**Document text**
* * * *

Did a Process Oriented Psychology workshop here in Dublin in the late 1990's called Death: The Crazy Wisdom Teacher." During that workshop. I recall one of the American facilitators sayiing that he was convinced that the Irish have not worked through the grief of the famine.
In light of this article, it would seem more appropriate for President Michael D. Higgins to visit Montreal, Quebec, Canada.
WTF is 'comfisicated land'?
My Grand Father, James Fitzpatrick worked as a Shepard( according to the Census of 1901) on the land that was comfisicated from his Fore Fathers,I agree with Mr. Counihan.
Well done, Mr. Counihan.
What a horrible tragedy. However I agree with Marcella and don't understand why the fact that all the Irish land had been confiscated and given to English landlords is never mentioned. It was documented on TV recently in "Who Are You," that there was plenty of food in Ireland that was being transported to England. This genocide had nothing to do with potatoes. Incidentally Smithsonian Magazine last year wrote that the people of Cornwall, England are still tenant farmers with Prince Charles owning everything. That is easily documented.
incredible unselfish unsung real hero,s and heroines, often of a religious persuasion,proving the better side of human nature,should be a film about these terrible and tragic times.
It is good to suss out the details of the famine as too often it is left that the potato crops failed so people starved....yes and a resounding no. The English oppressors took this opportunity to hit the people of Ireland while they were down by continuing to export food items from Ireland to England, rampimg up evictions (violently many times) for those who lost all ability to pay rents and or offered poor houses and soup kitchens often at the price of turning their backs on all they knew. In other words convert from their faith in order to survive - but as we honour those who perish lets carry on a legacy of making a better day today and for the future.
My GG grand father came over to Montreal from Mayo in 1842 with three infant children. He made it against hard odds, many poor souls that came just a few years later did not, they died at sea or were dumped on shore to crawl to a hospital or die like a dog from typhoid fever in a hastily built coffin shack.
One reason about Ireland's great famine was imported new potato species that could not stand the cold climate?
The "Grey Nuns" also followed French Canadians from Quebec and Acadia to Lewiston, Maine, where their countrymen had relocated to work in the textile mills. They opened a fine hospital because, at that time, working men and women, especially Catholics, and especially Francophones, were getting a raw deal. St. Mary's Hospital stands today at a monument to those good sisters and as a fine hospitals that even non-Catholics go to because of the quality of nursing care.
My Aylward, Doherty, and Knox ancestors made it through Canada to McHenry Co. Illinois. No wonder they possessed a long last animosity toward the English, and a very sad remembrance of their arrival in Canada.
My Great, Great Grandmother's family fled to Scotland at this time, because her father knew what the Brit's would do. When they were able they came to America and went through Ellis Island legally!!!

* * * *

**Stored data entries**
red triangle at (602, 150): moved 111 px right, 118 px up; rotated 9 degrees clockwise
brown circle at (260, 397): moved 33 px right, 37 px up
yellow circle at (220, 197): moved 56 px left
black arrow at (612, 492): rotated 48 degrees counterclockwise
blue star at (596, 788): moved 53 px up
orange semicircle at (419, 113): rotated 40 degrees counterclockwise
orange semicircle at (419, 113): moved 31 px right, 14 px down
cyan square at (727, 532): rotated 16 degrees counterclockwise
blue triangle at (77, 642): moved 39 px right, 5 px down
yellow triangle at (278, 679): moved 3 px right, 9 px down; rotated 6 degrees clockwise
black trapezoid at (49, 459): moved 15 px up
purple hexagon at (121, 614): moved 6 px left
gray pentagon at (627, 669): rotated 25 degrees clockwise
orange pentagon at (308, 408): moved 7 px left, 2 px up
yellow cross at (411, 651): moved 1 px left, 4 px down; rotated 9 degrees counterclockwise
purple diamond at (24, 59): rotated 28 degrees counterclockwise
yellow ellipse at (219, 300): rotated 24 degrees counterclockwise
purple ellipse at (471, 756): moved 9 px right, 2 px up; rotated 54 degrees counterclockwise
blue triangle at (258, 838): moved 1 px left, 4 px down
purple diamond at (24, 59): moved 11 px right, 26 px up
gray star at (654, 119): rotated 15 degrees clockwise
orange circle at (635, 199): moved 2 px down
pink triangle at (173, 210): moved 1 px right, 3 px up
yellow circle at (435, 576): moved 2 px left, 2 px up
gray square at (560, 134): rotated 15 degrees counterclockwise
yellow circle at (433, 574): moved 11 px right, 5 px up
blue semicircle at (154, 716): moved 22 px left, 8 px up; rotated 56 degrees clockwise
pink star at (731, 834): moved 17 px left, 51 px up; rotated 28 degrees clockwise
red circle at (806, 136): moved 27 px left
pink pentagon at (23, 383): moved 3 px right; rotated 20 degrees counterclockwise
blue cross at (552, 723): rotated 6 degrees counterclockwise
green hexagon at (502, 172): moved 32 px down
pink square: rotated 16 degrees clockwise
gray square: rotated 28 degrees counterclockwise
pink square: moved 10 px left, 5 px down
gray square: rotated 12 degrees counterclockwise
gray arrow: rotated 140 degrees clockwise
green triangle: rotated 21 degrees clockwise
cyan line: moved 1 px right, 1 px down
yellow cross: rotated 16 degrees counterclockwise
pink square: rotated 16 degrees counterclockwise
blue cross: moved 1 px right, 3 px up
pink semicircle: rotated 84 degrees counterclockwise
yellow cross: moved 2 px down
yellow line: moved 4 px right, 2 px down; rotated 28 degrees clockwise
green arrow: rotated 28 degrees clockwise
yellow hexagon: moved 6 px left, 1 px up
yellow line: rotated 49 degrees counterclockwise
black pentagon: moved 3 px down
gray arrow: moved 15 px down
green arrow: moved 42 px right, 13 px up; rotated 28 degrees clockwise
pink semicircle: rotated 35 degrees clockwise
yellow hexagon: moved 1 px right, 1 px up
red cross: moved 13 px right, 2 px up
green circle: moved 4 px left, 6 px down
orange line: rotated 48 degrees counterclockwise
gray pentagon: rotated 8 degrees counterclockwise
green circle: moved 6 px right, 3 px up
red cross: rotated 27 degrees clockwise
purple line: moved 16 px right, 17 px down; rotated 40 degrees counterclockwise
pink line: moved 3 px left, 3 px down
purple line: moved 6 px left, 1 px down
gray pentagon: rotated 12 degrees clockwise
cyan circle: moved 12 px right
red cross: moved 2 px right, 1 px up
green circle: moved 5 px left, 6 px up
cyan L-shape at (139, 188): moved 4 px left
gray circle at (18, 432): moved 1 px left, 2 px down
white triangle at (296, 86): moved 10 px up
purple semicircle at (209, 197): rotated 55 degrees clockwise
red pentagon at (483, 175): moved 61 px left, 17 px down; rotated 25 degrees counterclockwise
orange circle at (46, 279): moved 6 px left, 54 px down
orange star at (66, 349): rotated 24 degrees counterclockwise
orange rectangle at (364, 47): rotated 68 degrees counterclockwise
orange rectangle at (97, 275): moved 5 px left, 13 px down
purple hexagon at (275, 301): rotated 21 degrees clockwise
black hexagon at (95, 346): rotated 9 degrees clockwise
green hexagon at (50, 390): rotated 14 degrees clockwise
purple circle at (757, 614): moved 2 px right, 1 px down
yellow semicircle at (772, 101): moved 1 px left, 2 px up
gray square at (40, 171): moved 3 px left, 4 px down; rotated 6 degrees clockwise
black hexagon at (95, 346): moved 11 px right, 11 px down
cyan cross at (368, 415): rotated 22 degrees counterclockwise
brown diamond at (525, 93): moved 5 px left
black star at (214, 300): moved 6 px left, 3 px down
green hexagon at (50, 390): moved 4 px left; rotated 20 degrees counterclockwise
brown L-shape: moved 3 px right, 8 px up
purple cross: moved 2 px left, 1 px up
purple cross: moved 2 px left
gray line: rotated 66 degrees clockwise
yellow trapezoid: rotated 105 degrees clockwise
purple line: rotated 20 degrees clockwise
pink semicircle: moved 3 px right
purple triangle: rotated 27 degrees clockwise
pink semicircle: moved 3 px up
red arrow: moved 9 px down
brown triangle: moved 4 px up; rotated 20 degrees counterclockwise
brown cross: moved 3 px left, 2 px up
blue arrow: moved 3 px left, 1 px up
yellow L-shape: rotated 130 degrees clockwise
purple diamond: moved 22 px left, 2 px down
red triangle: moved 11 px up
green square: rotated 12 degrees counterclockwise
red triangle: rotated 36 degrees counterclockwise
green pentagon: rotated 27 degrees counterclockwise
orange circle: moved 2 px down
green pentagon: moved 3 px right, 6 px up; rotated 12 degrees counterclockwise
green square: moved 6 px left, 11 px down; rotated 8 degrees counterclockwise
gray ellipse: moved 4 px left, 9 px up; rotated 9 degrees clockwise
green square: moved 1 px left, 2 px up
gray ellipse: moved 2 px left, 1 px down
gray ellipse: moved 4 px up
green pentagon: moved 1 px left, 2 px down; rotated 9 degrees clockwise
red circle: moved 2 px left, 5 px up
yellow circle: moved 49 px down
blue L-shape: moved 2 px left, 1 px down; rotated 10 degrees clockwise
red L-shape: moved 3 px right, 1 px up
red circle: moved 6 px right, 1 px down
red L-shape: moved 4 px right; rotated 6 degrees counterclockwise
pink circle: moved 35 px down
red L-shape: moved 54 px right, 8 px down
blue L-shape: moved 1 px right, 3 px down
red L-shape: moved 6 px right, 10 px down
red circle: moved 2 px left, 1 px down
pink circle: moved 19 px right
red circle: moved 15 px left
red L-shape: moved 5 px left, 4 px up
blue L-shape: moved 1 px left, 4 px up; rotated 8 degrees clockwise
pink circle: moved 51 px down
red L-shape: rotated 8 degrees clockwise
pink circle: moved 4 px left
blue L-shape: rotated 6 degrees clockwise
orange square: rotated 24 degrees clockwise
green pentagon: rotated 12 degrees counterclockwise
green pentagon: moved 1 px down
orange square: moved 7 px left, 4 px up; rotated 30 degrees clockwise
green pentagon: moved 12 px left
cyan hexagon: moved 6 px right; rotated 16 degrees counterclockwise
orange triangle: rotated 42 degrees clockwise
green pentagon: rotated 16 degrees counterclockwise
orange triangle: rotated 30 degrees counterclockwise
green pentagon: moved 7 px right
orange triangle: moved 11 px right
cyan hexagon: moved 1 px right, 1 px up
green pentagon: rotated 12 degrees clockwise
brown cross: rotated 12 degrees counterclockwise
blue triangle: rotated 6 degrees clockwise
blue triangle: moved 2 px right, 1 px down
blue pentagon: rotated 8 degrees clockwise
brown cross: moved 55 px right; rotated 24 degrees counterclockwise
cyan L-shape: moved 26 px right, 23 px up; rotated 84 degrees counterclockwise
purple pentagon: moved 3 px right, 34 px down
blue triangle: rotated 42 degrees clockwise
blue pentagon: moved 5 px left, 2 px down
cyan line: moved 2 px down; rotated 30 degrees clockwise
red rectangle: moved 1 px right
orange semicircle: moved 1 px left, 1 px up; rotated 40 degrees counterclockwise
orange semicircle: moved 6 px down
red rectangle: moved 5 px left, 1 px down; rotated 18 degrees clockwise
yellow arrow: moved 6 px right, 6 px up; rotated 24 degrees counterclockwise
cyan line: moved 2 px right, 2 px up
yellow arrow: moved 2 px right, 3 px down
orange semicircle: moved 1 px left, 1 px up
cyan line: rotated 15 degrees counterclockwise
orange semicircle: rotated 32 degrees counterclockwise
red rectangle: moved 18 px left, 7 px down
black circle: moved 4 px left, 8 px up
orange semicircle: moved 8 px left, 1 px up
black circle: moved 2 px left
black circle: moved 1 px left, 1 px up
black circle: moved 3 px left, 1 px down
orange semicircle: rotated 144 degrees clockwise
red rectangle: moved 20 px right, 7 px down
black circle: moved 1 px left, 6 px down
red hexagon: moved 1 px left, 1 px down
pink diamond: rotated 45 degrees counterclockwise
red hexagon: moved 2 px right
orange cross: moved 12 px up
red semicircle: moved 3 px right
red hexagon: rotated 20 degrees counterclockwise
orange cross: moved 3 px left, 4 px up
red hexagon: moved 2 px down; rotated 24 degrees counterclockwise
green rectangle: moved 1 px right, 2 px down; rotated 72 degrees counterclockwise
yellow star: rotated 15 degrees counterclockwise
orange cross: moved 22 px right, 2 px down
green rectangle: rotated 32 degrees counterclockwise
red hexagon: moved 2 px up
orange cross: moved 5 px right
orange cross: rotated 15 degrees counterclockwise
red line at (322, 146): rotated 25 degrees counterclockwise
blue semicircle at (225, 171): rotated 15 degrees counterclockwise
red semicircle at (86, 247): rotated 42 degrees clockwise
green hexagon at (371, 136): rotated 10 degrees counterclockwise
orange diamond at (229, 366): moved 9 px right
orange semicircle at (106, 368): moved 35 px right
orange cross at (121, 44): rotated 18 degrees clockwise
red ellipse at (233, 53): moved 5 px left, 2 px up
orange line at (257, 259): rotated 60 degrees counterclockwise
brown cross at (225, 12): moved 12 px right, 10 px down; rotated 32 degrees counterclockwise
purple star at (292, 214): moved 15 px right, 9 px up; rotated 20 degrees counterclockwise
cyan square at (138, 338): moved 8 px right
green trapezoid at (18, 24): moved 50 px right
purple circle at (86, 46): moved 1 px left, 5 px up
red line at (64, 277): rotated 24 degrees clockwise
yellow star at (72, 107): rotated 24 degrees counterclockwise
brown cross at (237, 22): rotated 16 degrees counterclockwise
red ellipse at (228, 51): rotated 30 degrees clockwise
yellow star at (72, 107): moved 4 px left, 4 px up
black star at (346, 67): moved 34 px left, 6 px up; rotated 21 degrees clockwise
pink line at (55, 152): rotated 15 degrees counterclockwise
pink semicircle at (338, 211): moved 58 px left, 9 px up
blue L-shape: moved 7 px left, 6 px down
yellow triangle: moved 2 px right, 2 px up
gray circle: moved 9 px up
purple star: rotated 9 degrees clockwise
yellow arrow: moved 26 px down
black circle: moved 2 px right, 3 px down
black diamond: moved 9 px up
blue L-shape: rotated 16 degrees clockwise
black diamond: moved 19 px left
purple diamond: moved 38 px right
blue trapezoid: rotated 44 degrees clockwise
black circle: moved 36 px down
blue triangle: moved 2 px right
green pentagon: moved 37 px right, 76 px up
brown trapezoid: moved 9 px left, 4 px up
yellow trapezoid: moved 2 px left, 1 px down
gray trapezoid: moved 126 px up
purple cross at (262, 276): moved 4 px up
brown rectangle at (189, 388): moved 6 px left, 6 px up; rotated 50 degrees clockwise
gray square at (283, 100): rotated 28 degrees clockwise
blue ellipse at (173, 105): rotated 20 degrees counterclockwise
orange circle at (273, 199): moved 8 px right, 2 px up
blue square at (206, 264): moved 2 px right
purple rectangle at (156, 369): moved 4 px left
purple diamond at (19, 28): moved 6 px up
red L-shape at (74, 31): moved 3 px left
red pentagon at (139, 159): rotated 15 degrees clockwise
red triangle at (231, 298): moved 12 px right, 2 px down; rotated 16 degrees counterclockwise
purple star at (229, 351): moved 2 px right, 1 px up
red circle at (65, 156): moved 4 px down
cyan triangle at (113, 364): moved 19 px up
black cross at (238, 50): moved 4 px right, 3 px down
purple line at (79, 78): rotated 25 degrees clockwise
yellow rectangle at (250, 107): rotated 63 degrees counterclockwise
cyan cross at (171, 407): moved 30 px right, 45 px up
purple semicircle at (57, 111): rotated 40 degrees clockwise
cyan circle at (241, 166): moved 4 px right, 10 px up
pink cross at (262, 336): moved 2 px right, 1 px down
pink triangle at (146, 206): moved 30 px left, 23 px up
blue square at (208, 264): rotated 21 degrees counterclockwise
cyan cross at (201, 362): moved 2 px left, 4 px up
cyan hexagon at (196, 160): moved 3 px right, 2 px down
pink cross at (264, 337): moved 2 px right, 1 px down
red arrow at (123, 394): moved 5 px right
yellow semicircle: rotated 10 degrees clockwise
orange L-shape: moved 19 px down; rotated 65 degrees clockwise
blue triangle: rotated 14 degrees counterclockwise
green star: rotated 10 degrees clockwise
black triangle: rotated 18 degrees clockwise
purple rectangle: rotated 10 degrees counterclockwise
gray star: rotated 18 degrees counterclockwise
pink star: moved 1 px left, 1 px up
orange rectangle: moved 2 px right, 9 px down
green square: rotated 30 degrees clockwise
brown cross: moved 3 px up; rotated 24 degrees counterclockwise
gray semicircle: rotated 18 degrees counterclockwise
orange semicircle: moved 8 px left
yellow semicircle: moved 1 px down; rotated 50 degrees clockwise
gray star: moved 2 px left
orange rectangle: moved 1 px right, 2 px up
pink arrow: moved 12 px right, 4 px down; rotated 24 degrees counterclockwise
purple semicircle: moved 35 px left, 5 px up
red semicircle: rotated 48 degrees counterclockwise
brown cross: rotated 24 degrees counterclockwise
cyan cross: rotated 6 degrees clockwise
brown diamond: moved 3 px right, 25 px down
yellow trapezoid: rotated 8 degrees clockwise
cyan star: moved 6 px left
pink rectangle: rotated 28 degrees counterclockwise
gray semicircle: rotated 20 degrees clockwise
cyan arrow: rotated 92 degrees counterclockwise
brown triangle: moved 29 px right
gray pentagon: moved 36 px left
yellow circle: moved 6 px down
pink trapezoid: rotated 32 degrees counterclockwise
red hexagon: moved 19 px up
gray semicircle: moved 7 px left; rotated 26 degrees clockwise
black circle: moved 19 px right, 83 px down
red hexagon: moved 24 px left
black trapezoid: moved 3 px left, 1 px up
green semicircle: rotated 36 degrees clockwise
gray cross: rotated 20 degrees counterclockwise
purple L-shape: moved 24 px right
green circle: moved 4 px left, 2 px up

* * * *

**Work instructions**
Answer these questions using the comments on the Irish famine.
(a) In what year did the commenter's GG grandfather come to Montreal from Mayo?
(b) To which town did the "Grey Nuns" follow French Canadians?
(c) In which city was the Process Oriented Psychology workshop held?

**Written response**
(a) 1842
(b) Lewiston, Maine
(c) Dublin